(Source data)
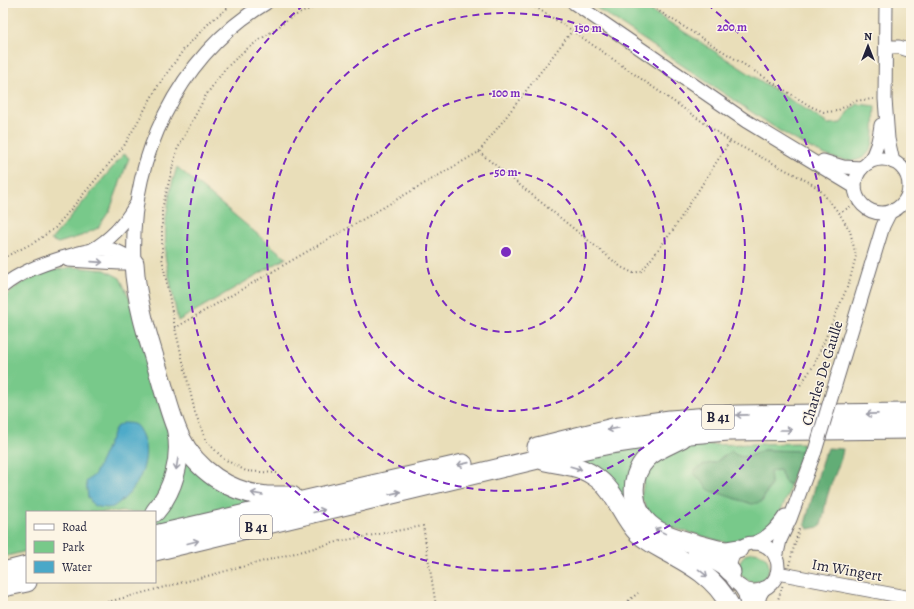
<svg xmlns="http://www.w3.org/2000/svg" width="914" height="609" viewBox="0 0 914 609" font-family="Alegreya,serif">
<rect width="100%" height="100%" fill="#fcf5e5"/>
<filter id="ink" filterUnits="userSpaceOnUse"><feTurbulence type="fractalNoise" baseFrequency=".025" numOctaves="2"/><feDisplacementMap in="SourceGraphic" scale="8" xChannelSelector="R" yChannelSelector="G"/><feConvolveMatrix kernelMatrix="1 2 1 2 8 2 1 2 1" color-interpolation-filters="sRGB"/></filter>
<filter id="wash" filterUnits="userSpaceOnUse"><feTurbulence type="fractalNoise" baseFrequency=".012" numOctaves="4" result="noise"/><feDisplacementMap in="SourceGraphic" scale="16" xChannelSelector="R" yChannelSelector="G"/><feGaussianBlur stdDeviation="0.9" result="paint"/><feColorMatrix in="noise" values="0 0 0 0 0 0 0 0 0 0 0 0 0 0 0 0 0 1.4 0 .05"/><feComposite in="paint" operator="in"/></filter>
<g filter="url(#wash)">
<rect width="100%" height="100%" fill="#e9deb9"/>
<g fill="#78c98a" stroke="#4d7662">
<path d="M589 3H639L828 124 841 123 851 109 858 104 875 106C874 116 875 137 872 146 859 182 800 142 780 131Z"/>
<polygon points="124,154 129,158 110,210 98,228 81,236 58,243 51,240"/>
<polygon points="177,167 286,258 178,321 165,256 166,217 171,187"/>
<polygon points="73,267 105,270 120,278 129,297 169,429 172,463 161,495 146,512 27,512 27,551 3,557 3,299 17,286 43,272"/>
<polygon points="803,443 802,451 763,450 748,457 724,455 716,462 703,465 694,472 710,490 762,502 771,484 770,471 780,470 784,481 790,485 788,495 774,525 761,535 751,536 731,544 666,526 654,521 641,498 645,473 653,462 682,448 703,445"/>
<polygon points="649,446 631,509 573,459"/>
<polygon points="186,460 259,502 155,526 155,522"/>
<circle cx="754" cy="567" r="15"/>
</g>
<g fill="#62ad76" stroke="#426858">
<path d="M828 448 843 449C841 465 832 478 828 494 824 505 825 516 820 527L808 529 805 524 824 454 826 453Z"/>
<path d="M763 450 802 451 790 485 784 481 780 470 770 471 771 484 761 502 752 504 709 490 693 472 703 465 716 462 731 451C742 461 751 456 763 450Z"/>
</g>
<path fill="#4aa8c8" stroke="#366582" d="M123 423C126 423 130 423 133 424 137 425 139 429 141 433 153 456 140 487 120 502 118 503 115 506 113 507 107 509 100 507 94 506L88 497 86 482 95 474 116 427Z"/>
</g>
<g filter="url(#ink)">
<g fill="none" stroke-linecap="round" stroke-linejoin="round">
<g stroke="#686467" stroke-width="15">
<g id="minor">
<polyline points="574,3 746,121 855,187"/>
<polyline points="886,3 885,99 888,139 893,162"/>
<polyline points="886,47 899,47 911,51"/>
<circle cx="882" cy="186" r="27"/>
<polyline points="823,161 843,167 862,168"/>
<path d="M868 163C877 151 879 139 881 125"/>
<path d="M92 250C111 239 124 225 135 206"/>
<polyline points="68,260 120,263 134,263"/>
<path d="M134 263C129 160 177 57 266 3"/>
<path d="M3 286C21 272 40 265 62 258 78 253 96 247 113 250 122 252 128 257 134 263"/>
<polyline points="834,388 883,226 890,212"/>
<path d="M755 543C769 537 777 528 785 516"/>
<circle cx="754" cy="567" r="24"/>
<polyline points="776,558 780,540 790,519 815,451"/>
<polyline points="777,573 911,598"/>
<polyline points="740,586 745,594 747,606"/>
<polyline points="757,606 760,595 764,588"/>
</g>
</g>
<g stroke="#686467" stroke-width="21">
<g id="highway">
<path d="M134 263C136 300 147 335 158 370 165 392 170 416 180 437 196 470 230 493 267 496 275 496 283 496 292 496"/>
<path d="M682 438C671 444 656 449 647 458 627 478 631 513 655 529 667 537 702 546 718 550L726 551 738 549"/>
<polyline points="537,447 613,428 670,420 736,415 911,413"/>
<path d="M545 461C562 464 580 466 594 476 616 490 621 516 638 533 646 540 655 545 664 550 690 564 716 578 730 606"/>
<path d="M155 512C173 491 182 460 177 432"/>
<polyline points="155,535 463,464"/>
<polyline points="155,551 538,459 610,444 663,436 729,431 911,429"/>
<path d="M697 555C710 559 722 561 731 572"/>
<polyline points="3,572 27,566"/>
<polyline points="3,587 27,582"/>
</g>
</g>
<g stroke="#686467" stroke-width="2" stroke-dasharray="1 3" stroke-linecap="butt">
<polyline points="524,3 537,8 567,27 730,141 809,182 820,190 839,213 850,231 856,256 849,283 814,365 799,387"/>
<polyline points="646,3 810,106 824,112 837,111 854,101 873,99"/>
<polyline points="479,152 621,267 633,273 642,271 673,230 730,141"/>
<polyline points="904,160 911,167"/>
<polyline points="906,198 911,200"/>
<polyline points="839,213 860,201"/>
<polyline points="901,214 907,210 911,210"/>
<polyline points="3,258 35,242 55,228 124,146 158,86 184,49 211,21 234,3"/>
<polyline points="175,328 479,152 572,31"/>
<polyline points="277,473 246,471 224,459 206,441 195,412 175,328 162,258 162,209 177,150 206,95 225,69 244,51 292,17 323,3"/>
<polyline points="789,565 799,529"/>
<polyline points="92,606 341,541 423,526 436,606"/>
<polyline points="622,606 638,593"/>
<polyline points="776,606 783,584"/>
</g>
<use href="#minor" stroke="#fff" stroke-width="13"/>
<use href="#highway" stroke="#fff" stroke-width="19"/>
<g stroke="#686467" stroke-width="15" stroke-linecap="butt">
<polyline id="minor-bridge" points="815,451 834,388"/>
</g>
<use href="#minor-bridge" stroke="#fff" stroke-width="13"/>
</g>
<defs><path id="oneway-shaft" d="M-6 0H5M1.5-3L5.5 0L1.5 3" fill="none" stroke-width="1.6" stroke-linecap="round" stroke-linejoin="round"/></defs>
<g stroke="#9c9ca7">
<use href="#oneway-shaft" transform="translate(97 262) rotate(4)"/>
<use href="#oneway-shaft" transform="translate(872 414) rotate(179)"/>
<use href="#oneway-shaft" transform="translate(742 415) rotate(179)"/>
<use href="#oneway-shaft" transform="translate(613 429) rotate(169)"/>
<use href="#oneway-shaft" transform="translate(786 430)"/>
<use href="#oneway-shaft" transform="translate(177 464) rotate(99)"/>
<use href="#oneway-shaft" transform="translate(463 464) rotate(167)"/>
<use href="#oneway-shaft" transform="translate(576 468) rotate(16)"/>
<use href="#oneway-shaft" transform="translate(395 493) rotate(-13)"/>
<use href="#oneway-shaft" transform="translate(257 494) rotate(-170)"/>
<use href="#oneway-shaft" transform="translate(319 511) rotate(-14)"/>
<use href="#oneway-shaft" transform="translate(660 531) rotate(-154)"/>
<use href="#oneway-shaft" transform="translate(193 542) rotate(-14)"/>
<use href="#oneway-shaft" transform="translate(703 573) rotate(39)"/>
</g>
</g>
<g fill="none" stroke="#7b2cbf" stroke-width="2" stroke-dasharray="7 5">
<circle cx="506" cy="252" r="80"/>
<circle cx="506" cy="252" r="159"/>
<circle cx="506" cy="252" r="239"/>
<path d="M707 4A319 319 0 1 1 305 4"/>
</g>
<g text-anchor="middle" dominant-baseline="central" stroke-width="3" stroke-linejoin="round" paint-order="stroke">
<g fill="#fcf5e5" stroke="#63616e" stroke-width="1">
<rect x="702" y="405" width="32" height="24" rx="3"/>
<rect x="240" y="515" width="32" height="24" rx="3"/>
</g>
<g font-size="14" font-weight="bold" fill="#22223b">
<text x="718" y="417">B 41</text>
<text x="256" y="527">B 41</text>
</g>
<g font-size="15" fill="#22223b" stroke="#fcf5e5">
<text transform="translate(822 373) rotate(-73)">Charles De Gaulle</text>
<text transform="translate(847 570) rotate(10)">Im Wingert</text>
</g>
</g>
<circle cx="506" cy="252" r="6" fill="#7b2cbf" stroke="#fcf5e5" stroke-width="2"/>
<g font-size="12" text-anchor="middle" font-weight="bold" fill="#7b2cbf" stroke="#fcf5e5" stroke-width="3" stroke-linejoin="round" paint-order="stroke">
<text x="732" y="31">200 m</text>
<text x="588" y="32">150 m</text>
<text x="506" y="97">100 m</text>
<text x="506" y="176">50 m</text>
</g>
<rect width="914" height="609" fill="none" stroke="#fcf5e5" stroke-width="16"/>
<rect x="26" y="511" width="130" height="72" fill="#fcf5e5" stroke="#a5a1a1"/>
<rect x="34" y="524" width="20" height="6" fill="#ffffff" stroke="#a5a1a1"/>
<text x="62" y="531" font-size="12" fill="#22223b">Road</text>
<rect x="34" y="541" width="20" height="12" fill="#78c98a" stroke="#a5a1a1"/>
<text x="62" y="551" font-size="12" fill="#22223b">Park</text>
<rect x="34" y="561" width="20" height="12" fill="#4aa8c8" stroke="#a5a1a1"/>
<text x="62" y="571" font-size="12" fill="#22223b">Water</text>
<g transform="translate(868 46)" stroke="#fcf5e5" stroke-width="3" paint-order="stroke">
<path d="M0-3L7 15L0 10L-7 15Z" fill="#22223b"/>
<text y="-6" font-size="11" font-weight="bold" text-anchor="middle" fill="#22223b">N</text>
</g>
</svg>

- _PROBLEM REQUIREMENTS_: Show all lines above containing "fractalNoise".

- _YOUR SOLUTION_:
<filter id="ink" filterUnits="userSpaceOnUse"><feTurbulence type="fractalNoise" baseFrequency=".025" numOctaves="2"/><feDisplacementMap in="SourceGraphic" scale="8" xChannelSelector="R" yChannelSelector="G"/><feConvolveMatrix kernelMatrix="1 2 1 2 8 2 1 2 1" color-interpolation-filters="sRGB"/></filter>
<filter id="wash" filterUnits="userSpaceOnUse"><feTurbulence type="fractalNoise" baseFrequency=".012" numOctaves="4" result="noise"/><feDisplacementMap in="SourceGraphic" scale="16" xChannelSelector="R" yChannelSelector="G"/><feGaussianBlur stdDeviation="0.9" result="paint"/><feColorMatrix in="noise" values="0 0 0 0 0 0 0 0 0 0 0 0 0 0 0 0 0 1.4 0 .05"/><feComposite in="paint" operator="in"/></filter>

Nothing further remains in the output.